Recent events, including the decisions of several trial courts, have revealed serious shortcomings in the legal papers submitted to the courts by plaintiffs and, thus, cast doubts on the integrity of the judicial foreclosure process. Among other issues, national headlines have highlighted how the failure of the public recording system to accurately reflect the ownership of mortgages and mortgage notes has impaired the ability of homeowners to respond to foreclosures and courts to determine the rights of both lenders and homeowners. This hearing will examine what, if any, further changes to New York law should be implemented to restore the integrity of these public records. Legislation that addresses some of these concerns includes A.8684B (2010) upon which the committees would welcome comment.

The hearing also will examine ways in which to better enable lenders, homeowners and courts to disentangle the web of mortgage promissory note assignments, the complexity and opaqueness of which has contributed, in part, to the state and national foreclosure crisis. Testimony should address ways of ensuring accurate court submissions by those parties who have legal standing to foreclose a mortgage including A.11465 (2010), which would limit standing to commence a foreclosure action to the actual holder of the mortgage and note or such holder's agent.

This hearing will also focus on the effectiveness of the monies appropriated in the SFY 2010-11 budget to aid victims of subprime lending facing foreclosure.

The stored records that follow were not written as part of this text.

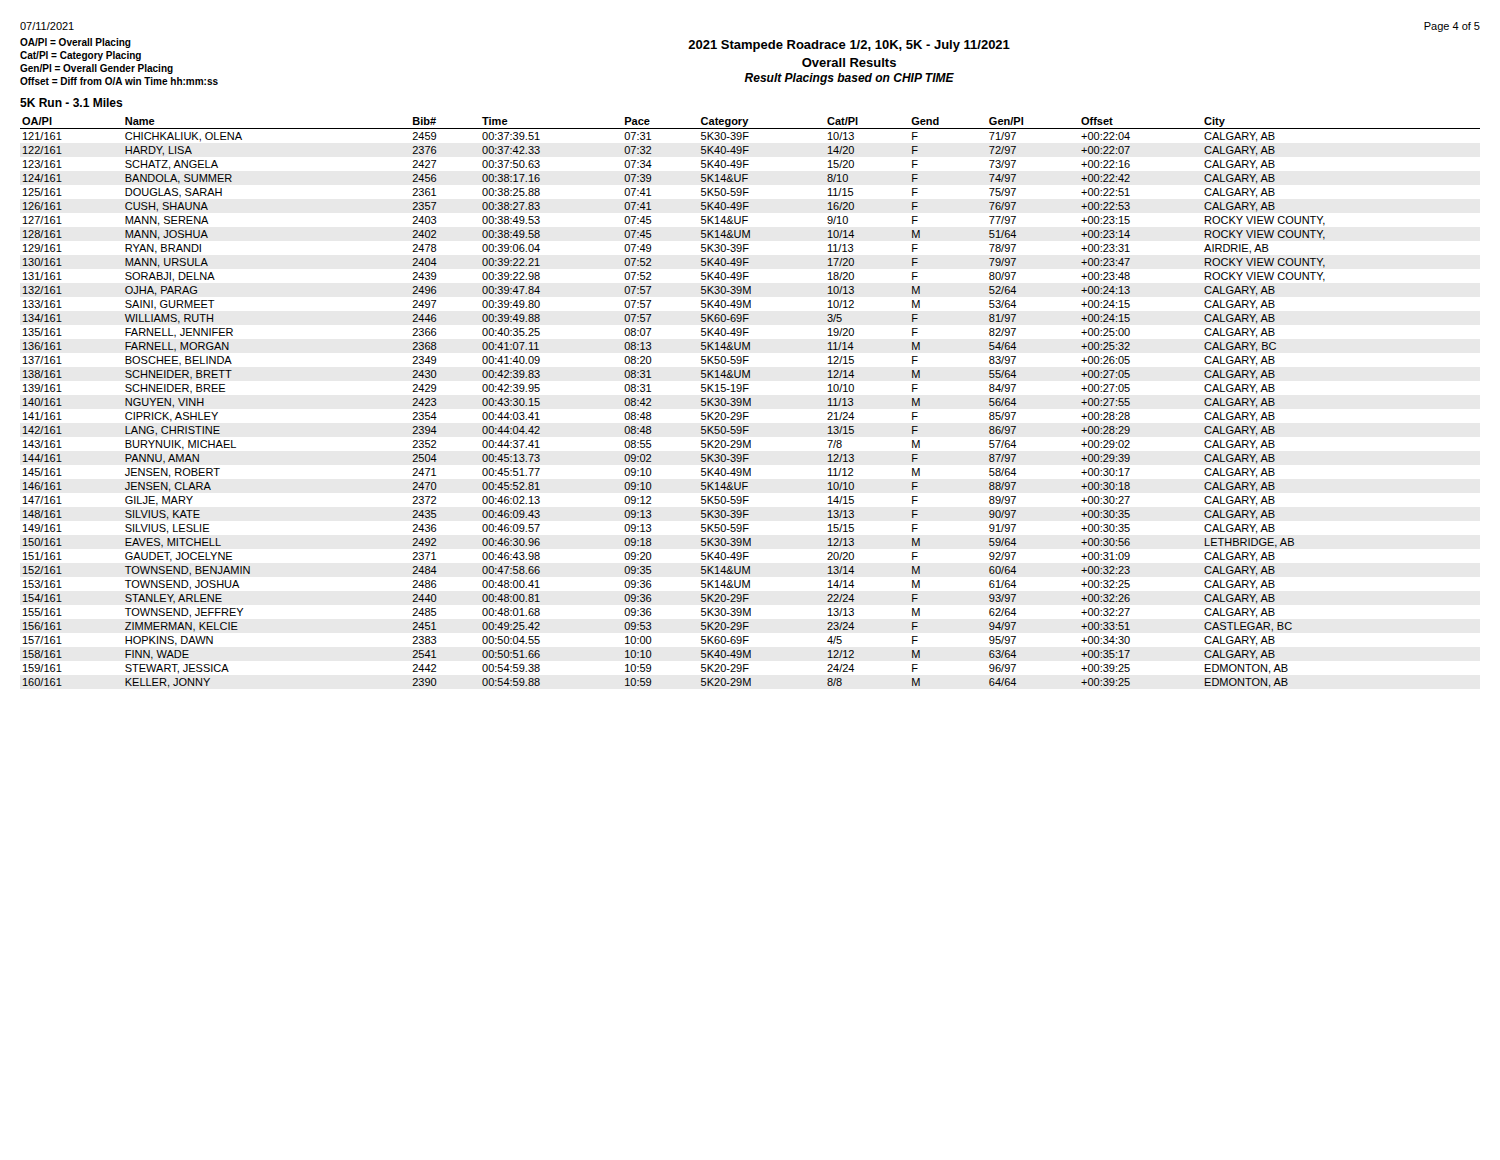07/11/2021
Page 4 of 5
OA/Pl = Overall Placing
Cat/Pl = Category Placing
Gen/Pl = Overall Gender Placing
Offset = Diff from O/A win Time hh:mm:ss
2021 Stampede Roadrace 1/2, 10K, 5K - July 11/2021
Overall Results
Result Placings based on CHIP TIME
5K Run - 3.1 Miles
| OA/Pl | Name | Bib# | Time | Pace | Category | Cat/Pl | Gend | Gen/Pl | Offset | City |
| --- | --- | --- | --- | --- | --- | --- | --- | --- | --- | --- |
| 121/161 | CHICHKALIUK, OLENA | 2459 | 00:37:39.51 | 07:31 | 5K30-39F | 10/13 | F | 71/97 | +00:22:04 | CALGARY, AB |
| 122/161 | HARDY, LISA | 2376 | 00:37:42.33 | 07:32 | 5K40-49F | 14/20 | F | 72/97 | +00:22:07 | CALGARY, AB |
| 123/161 | SCHATZ, ANGELA | 2427 | 00:37:50.63 | 07:34 | 5K40-49F | 15/20 | F | 73/97 | +00:22:16 | CALGARY, AB |
| 124/161 | BANDOLA, SUMMER | 2456 | 00:38:17.16 | 07:39 | 5K14&UF | 8/10 | F | 74/97 | +00:22:42 | CALGARY, AB |
| 125/161 | DOUGLAS, SARAH | 2361 | 00:38:25.88 | 07:41 | 5K50-59F | 11/15 | F | 75/97 | +00:22:51 | CALGARY, AB |
| 126/161 | CUSH, SHAUNA | 2357 | 00:38:27.83 | 07:41 | 5K40-49F | 16/20 | F | 76/97 | +00:22:53 | CALGARY, AB |
| 127/161 | MANN, SERENA | 2403 | 00:38:49.53 | 07:45 | 5K14&UF | 9/10 | F | 77/97 | +00:23:15 | ROCKY VIEW COUNTY, |
| 128/161 | MANN, JOSHUA | 2402 | 00:38:49.58 | 07:45 | 5K14&UM | 10/14 | M | 51/64 | +00:23:14 | ROCKY VIEW COUNTY, |
| 129/161 | RYAN, BRANDI | 2478 | 00:39:06.04 | 07:49 | 5K30-39F | 11/13 | F | 78/97 | +00:23:31 | AIRDRIE, AB |
| 130/161 | MANN, URSULA | 2404 | 00:39:22.21 | 07:52 | 5K40-49F | 17/20 | F | 79/97 | +00:23:47 | ROCKY VIEW COUNTY, |
| 131/161 | SORABJI, DELNA | 2439 | 00:39:22.98 | 07:52 | 5K40-49F | 18/20 | F | 80/97 | +00:23:48 | ROCKY VIEW COUNTY, |
| 132/161 | OJHA, PARAG | 2496 | 00:39:47.84 | 07:57 | 5K30-39M | 10/13 | M | 52/64 | +00:24:13 | CALGARY, AB |
| 133/161 | SAINI, GURMEET | 2497 | 00:39:49.80 | 07:57 | 5K40-49M | 10/12 | M | 53/64 | +00:24:15 | CALGARY, AB |
| 134/161 | WILLIAMS, RUTH | 2446 | 00:39:49.88 | 07:57 | 5K60-69F | 3/5 | F | 81/97 | +00:24:15 | CALGARY, AB |
| 135/161 | FARNELL, JENNIFER | 2366 | 00:40:35.25 | 08:07 | 5K40-49F | 19/20 | F | 82/97 | +00:25:00 | CALGARY, AB |
| 136/161 | FARNELL, MORGAN | 2368 | 00:41:07.11 | 08:13 | 5K14&UM | 11/14 | M | 54/64 | +00:25:32 | CALGARY, BC |
| 137/161 | BOSCHEE, BELINDA | 2349 | 00:41:40.09 | 08:20 | 5K50-59F | 12/15 | F | 83/97 | +00:26:05 | CALGARY, AB |
| 138/161 | SCHNEIDER, BRETT | 2430 | 00:42:39.83 | 08:31 | 5K14&UM | 12/14 | M | 55/64 | +00:27:05 | CALGARY, AB |
| 139/161 | SCHNEIDER, BREE | 2429 | 00:42:39.95 | 08:31 | 5K15-19F | 10/10 | F | 84/97 | +00:27:05 | CALGARY, AB |
| 140/161 | NGUYEN, VINH | 2423 | 00:43:30.15 | 08:42 | 5K30-39M | 11/13 | M | 56/64 | +00:27:55 | CALGARY, AB |
| 141/161 | CIPRICK, ASHLEY | 2354 | 00:44:03.41 | 08:48 | 5K20-29F | 21/24 | F | 85/97 | +00:28:28 | CALGARY, AB |
| 142/161 | LANG, CHRISTINE | 2394 | 00:44:04.42 | 08:48 | 5K50-59F | 13/15 | F | 86/97 | +00:28:29 | CALGARY, AB |
| 143/161 | BURYNUIK, MICHAEL | 2352 | 00:44:37.41 | 08:55 | 5K20-29M | 7/8 | M | 57/64 | +00:29:02 | CALGARY, AB |
| 144/161 | PANNU, AMAN | 2504 | 00:45:13.73 | 09:02 | 5K30-39F | 12/13 | F | 87/97 | +00:29:39 | CALGARY, AB |
| 145/161 | JENSEN, ROBERT | 2471 | 00:45:51.77 | 09:10 | 5K40-49M | 11/12 | M | 58/64 | +00:30:17 | CALGARY, AB |
| 146/161 | JENSEN, CLARA | 2470 | 00:45:52.81 | 09:10 | 5K14&UF | 10/10 | F | 88/97 | +00:30:18 | CALGARY, AB |
| 147/161 | GILJE, MARY | 2372 | 00:46:02.13 | 09:12 | 5K50-59F | 14/15 | F | 89/97 | +00:30:27 | CALGARY, AB |
| 148/161 | SILVIUS, KATE | 2435 | 00:46:09.43 | 09:13 | 5K30-39F | 13/13 | F | 90/97 | +00:30:35 | CALGARY, AB |
| 149/161 | SILVIUS, LESLIE | 2436 | 00:46:09.57 | 09:13 | 5K50-59F | 15/15 | F | 91/97 | +00:30:35 | CALGARY, AB |
| 150/161 | EAVES, MITCHELL | 2492 | 00:46:30.96 | 09:18 | 5K30-39M | 12/13 | M | 59/64 | +00:30:56 | LETHBRIDGE, AB |
| 151/161 | GAUDET, JOCELYNE | 2371 | 00:46:43.98 | 09:20 | 5K40-49F | 20/20 | F | 92/97 | +00:31:09 | CALGARY, AB |
| 152/161 | TOWNSEND, BENJAMIN | 2484 | 00:47:58.66 | 09:35 | 5K14&UM | 13/14 | M | 60/64 | +00:32:23 | CALGARY, AB |
| 153/161 | TOWNSEND, JOSHUA | 2486 | 00:48:00.41 | 09:36 | 5K14&UM | 14/14 | M | 61/64 | +00:32:25 | CALGARY, AB |
| 154/161 | STANLEY, ARLENE | 2440 | 00:48:00.81 | 09:36 | 5K20-29F | 22/24 | F | 93/97 | +00:32:26 | CALGARY, AB |
| 155/161 | TOWNSEND, JEFFREY | 2485 | 00:48:01.68 | 09:36 | 5K30-39M | 13/13 | M | 62/64 | +00:32:27 | CALGARY, AB |
| 156/161 | ZIMMERMAN, KELCIE | 2451 | 00:49:25.42 | 09:53 | 5K20-29F | 23/24 | F | 94/97 | +00:33:51 | CASTLEGAR, BC |
| 157/161 | HOPKINS, DAWN | 2383 | 00:50:04.55 | 10:00 | 5K60-69F | 4/5 | F | 95/97 | +00:34:30 | CALGARY, AB |
| 158/161 | FINN, WADE | 2541 | 00:50:51.66 | 10:10 | 5K40-49M | 12/12 | M | 63/64 | +00:35:17 | CALGARY, AB |
| 159/161 | STEWART, JESSICA | 2442 | 00:54:59.38 | 10:59 | 5K20-29F | 24/24 | F | 96/97 | +00:39:25 | EDMONTON, AB |
| 160/161 | KELLER, JONNY | 2390 | 00:54:59.88 | 10:59 | 5K20-29M | 8/8 | M | 64/64 | +00:39:25 | EDMONTON, AB |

Testimony should address the quality and effectiveness of the counseling and legal services funded by this and prior appropriations.

In addition, possible errors in the securitization process may have resulted in significant loss of tax revenues to the state and material liability to the creators of certain real estate trusts. Testimony should address the extent to which securitization trusts have exposed themselves to state tax liability by failing to comply with the federal and state law regarding Real Estate Mortgage Investment Conduits (REMICs).